We do it differently. Our laborers are employees; many with years of experience. Not only does this increase the competency of the crews, but greatly increases the quality of the people on your property, and the commitment they have to the company’s long-term success and their standing with the company. The standard we ask our guys to hold is to treat your property with the level of respect that they would treat their own home (and frankly, even better.)
Experience leads to competency. It also leads to being creative at problem solving (and nearly every job has some element of problem solving). With foundation repair, waterproofing, mudjacking, and concrete (our core services), even jobs that are “routine” have their intricacies and challenges. You want eyes on the project that have seen many different circumstances and have that broad base of experience to draw from.
A homeowner contacted us who had a stone foundation with seriously bowing balls. The homeowner had talked with many different contractors. He had learned from us and the others that the ideal approach was to excavate the outside of the home (the damaged wall) and then install a variety of structural supports and waterproofing elements. He indicated that many of the contractors, however, said they would not do this due to the potential instability of the wall. While we recognized this risk as well, we discussed an approach with the homeowner that would protect the home in the event that any of the wall lost its integrity during the process. It was a much more challenging plan, but ultimately the one that was necessary to restore the original structural integrity. (Obviously, there was a strategy to protect the safety of the home and the safety of our workforce.)
Ultimately, in this case when the excavation was performed, it was identified that a portion of the wall was not structurally sound, and we switched to our plan to address this. In the end, this wall was going to eventually collapse, and the “band aid” solutions proposed by the other companies would not have addressed the issue. Our approach, based on our experience, restored the integrity to the foundation, and may have even saved the whole house. If the wall could not have been fixed, they might have had to tear it down.
A second example involved some structural repairs to a 100+ year old home. As we reinforced the foundation, we noticed the home did not lift in a way that was predicted in the repair plan. One of the reasons for this was the extremely small boards used for the floor joists. Simply put, the house did not lift with the foundation because the floor could not support the weight of the upper floors. Recognizing this, we built some reinforcements into the structural framing of the home.
The result was that we achieved the initial goals of structural stability, but also made the overall home more stable. The owner was shocked in walking around the home, as you could literally feel the home as more secure underfoot. On top of this, we were able to modify the overall repair plan (again, based on observations from our experience) associated with this. By moving some things around in the plan, we were able to save money on one part of the project to pay for the additional structural framing work. So the customer got MORE for their money, for the same cost. Less experienced crews would have just followed the initial repair plan, ultimately resulting in not nearly as positive of results.

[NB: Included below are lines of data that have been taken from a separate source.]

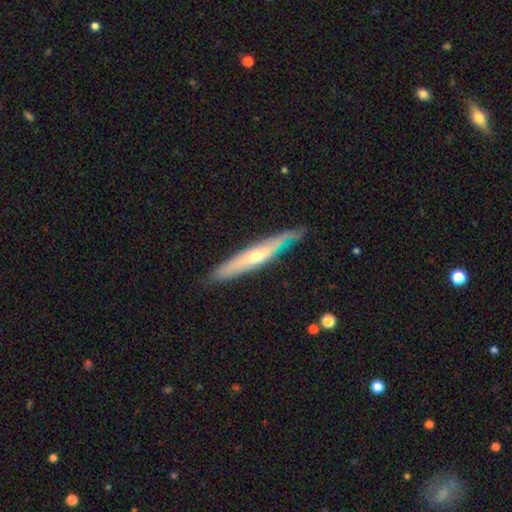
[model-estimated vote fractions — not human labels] This is possibly a featured or disk galaxy (59%). It is likely viewed edge-on (79%). Merging: likely none (72%).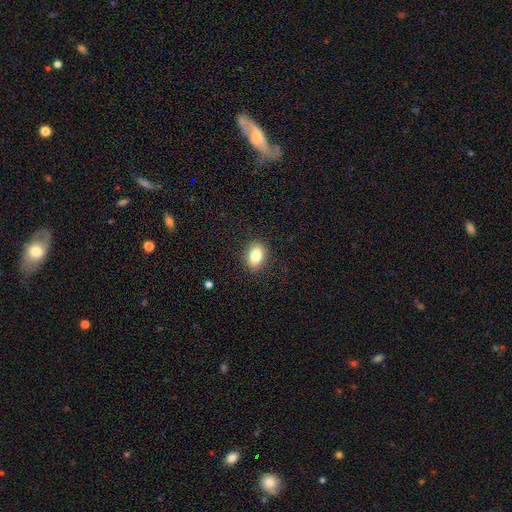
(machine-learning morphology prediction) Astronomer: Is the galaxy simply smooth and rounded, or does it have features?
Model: smooth — 81%.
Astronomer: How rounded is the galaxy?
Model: in between — 78%.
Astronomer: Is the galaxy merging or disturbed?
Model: none — 88%.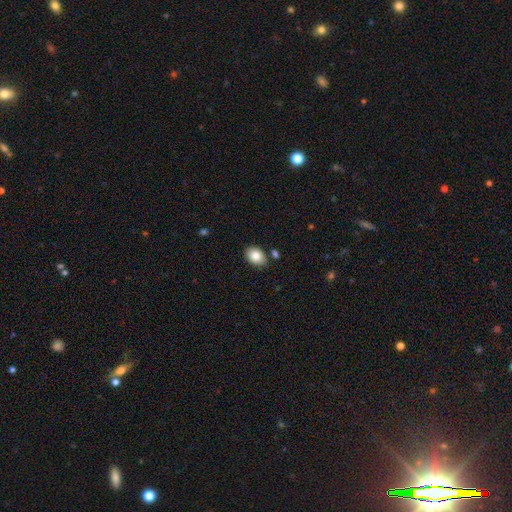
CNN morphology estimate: smooth-or-featured: smooth: 83% | featured or disk: 9% | star or artifact: 8%
  how-rounded: in between: 77% | round: 22% | cigar-shaped: 1%
  merging: none: 82% | minor disturbance: 11% | merger: 5% | major disturbance: 2%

(See why just going with the cheapest bid is not always the best move!?!?!)
Lastly, experience matters in putting together repair plans. Our least experienced evaluator has 5 years of experience. (Yet, some of the national companies literally take people off the street, run them through a training program and then put them out writing estimates.) In addition, at Foundation 1, several of our estimators were actually highly experienced foreman in foundation repair, and one was previously a home builder and had a number of years of college engineering. We employ experienced professionals, where many others use sales guys just trying to get a signature on the contract.

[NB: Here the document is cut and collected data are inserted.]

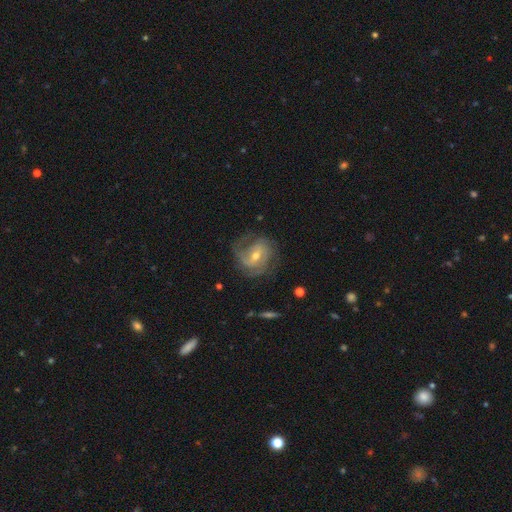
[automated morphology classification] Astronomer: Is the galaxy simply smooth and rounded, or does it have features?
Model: featured or disk — 84%.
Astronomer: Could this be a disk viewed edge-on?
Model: no — 97%.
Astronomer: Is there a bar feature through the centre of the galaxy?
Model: weak — 50% (runner-up: no, 30%).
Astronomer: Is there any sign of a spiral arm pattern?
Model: yes — 95%.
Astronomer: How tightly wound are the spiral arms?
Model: tight — 48% (runner-up: medium, 39%).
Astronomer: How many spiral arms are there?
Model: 2 — 43% (runner-up: 3, 21%).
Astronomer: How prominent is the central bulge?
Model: moderate — 57% (runner-up: small, 38%).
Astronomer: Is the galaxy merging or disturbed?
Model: none — 70%.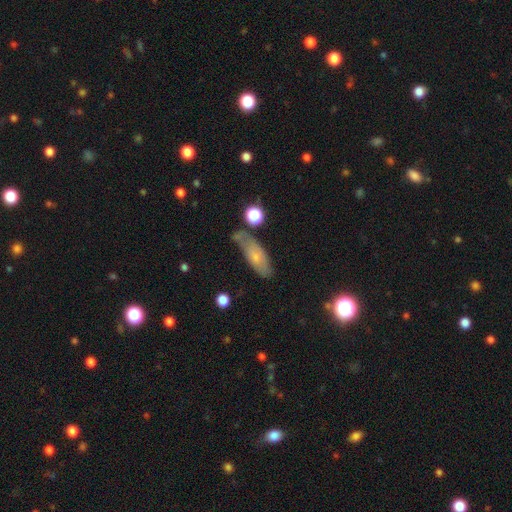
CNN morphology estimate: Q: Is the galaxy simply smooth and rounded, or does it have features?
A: smooth — 62%.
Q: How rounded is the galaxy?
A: in between — 67%.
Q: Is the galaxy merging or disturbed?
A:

Additionally, we have a number of support resources in place to allow our foreman (and others on our team) to ask questions of other foreman, and tap into the knowledge of our Operations Manager and other highly experienced mangers in the home office. Being part of a larger team, we have the ability to tap into a collective knowledge base and work together to identify answers to questions / challenges. Smaller companies simply would not have the base of people to work together to come up with collective solutions. A team of experienced people is even more valuable than just a single person with experience.
Experience matters. And it costs more. But it allows our team to execute at a higher level leading to a higher level of customer service and reputation. Experience is a big part of being able to deliver on our motto, which is “rest your foundation on our reputation.”